WORK TO BE COMPLETED: Copy out the entries that follow exactly, leaving every picture behind.
*** Opening of RECORDED INFORMATION ***
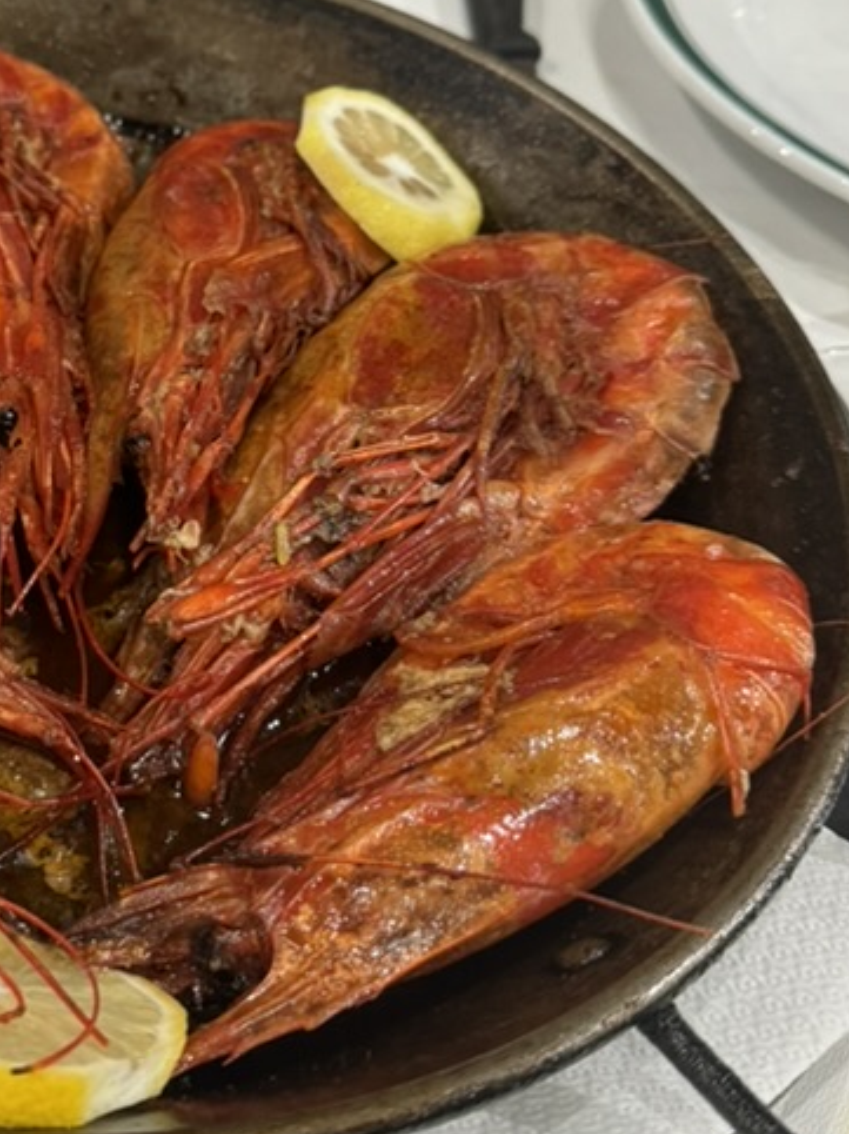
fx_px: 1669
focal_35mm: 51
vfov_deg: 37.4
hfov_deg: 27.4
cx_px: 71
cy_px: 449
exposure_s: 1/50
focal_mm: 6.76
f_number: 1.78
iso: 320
*** Close of RECORDED INFORMATION ***
EXPECTED ANSWER:
fx_px: 1669
focal_35mm: 51
vfov_deg: 37.4
hfov_deg: 27.4
cx_px: 71
cy_px: 449
exposure_s: 1/50
focal_mm: 6.76
f_number: 1.78
iso: 320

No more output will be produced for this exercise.